It’s not the best kept secret that I love clothes. Seems I always have. When I was about to retire from my college teaching position, a colleague told me that I wouldn’t need to buy clothes anymore. “Once you retire,” she said, “you won’t need a new wardrobe every season. You can just wear the same old thing, year in year out.” I was dismayed, and she ended her prediction by warning, “You’ll see.” But, I never did see, and it hasn’t turned out that way at all.
If anything my love of clothes has increased. Not only do I have time to scour my favourite shopping sites on the Internet, but I can select more daring outfits now that I don’t have to stand in front of hundreds of young adults each week. Years ago, when there was a tear in one of my shirts, I couldn’t help but notice the students in the front row laughing and elbowing each other. One kind young woman mentioned that a seam on my blouse was unraveling to the amusement of my students.
Another time, a male student pointed out that there was a speck of dirt on the left breast pocket of my shirt. I looked down, and yes, there it was, a scrap of apple peel from lunch. The class went silent and if there was a hole in the ground where I could have disappeared, I would.
Now I can dress for special occasions and concerts, or lunches or dinners, or just going for a walk with my husband and our dog, the Great Pyrenees Rufus. As for shoes, I do wear runners to the dog park, but I haven’t given up heels or sharply pointed toes for certain outings. Not yet. Not ever, I hope. I will admit to buying two pairs of Cloud Steppers, with one-and-a-half inch wedge heels, constructed of comfortable suede. I will also admit to wearing them more than any other shoes in my closet, but I tell myself that “comfort shoes” are just for around the house.
This taste for clothes developed from the time I was a young girl. Every Saturday my mother and I would take the U.S.–Canada tunnel bus from Windsor to Detroit. First stop: Hudson’s Department Store, the grand palace of shopping on Detroit’s once busy main street, Woodward Avenue.
My mother liked to shop, but she was on a tight budget. With no money of her own, she was forced to confer with my father for everything moneywise. She managed; and as we headed toward Hudson’s I felt my heart racing with thoughts of the new blouse or skirt she might buy for me.
Before marrying, my mother was a “salesgirl” in a chic ladies dress shop across the road from Hudson’s so she knew about fashion and prices and how to dress. The Saturday afternoons with my mother shopping in Detroit were among the best times we had, stopping for lunch at one of the department store’s restaurants or crossing the street for Detroit’s famous Saunder’s dark chocolate hot fudge sundaes before returning to Windsor where the atmosphere was not nearly as charged.
After the Detroit riots in 1967, mother and I stopped crossing border to shop.
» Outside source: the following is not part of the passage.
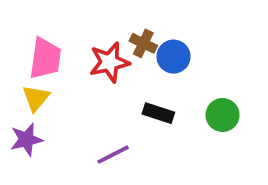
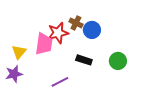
pink trapezoid: (45, 58) -> (44, 44), moved

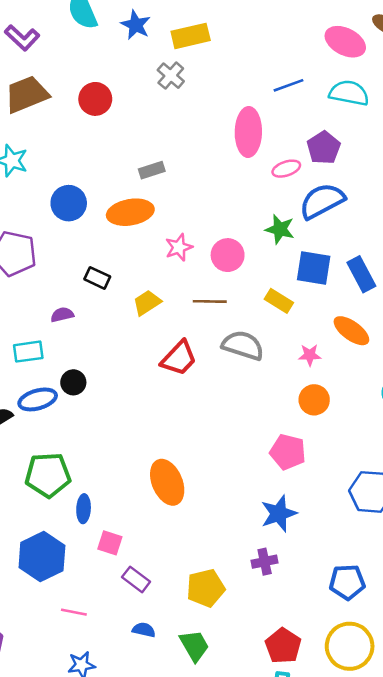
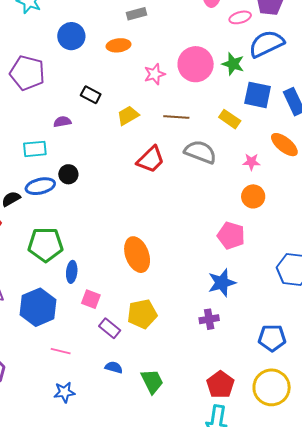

It wasn’t only the riots that ended our outings, although downtown Detroit quickly began to deteriorate after them. I was also sixteen, longing for independence and Saturday afternoons spent with my girlfriends talking about boys.
My mother was also plagued with health problems and as she aged, fashion became a much less important part of her life. I recall a photo of her at a family gathering before she fell ill. She was smiling, perfectly turned out in a black satin dress with a silky wrap around her shoulders.
I picture my mother, exotic and lovely, with her dark curly hair and her olive complexion, looking like 1940s movie star Ida Lupino. There was something mysterious about my mother, about the secrets she never shared with me. Perhaps unconsciously, she became the prototype for the main character, Freda Linton, in my new novel Last Night of the World.
As I watched my mother decline, my attachment to stylish clothes intensified. I pledged to “never give up,” as one of my aunts proclaimed. My aunt, who passed away at 94, always looked chic and put together into her nineties, and now, each time I consider leaving the house without lipstick or proper shoes, I remind myself: never give up.
These days I’m even loosening up on my clothes budget, if there actually ever was a clothes budget. Not parsimonious by nature, clothes will be one of the last things to go, after good food, a subscription to the New York Times, and my penchant for collecting books.
These are the choices we make as we age. My mother might have been better off had she hung onto her love of fashion. It was one of the few things in life she really enjoyed.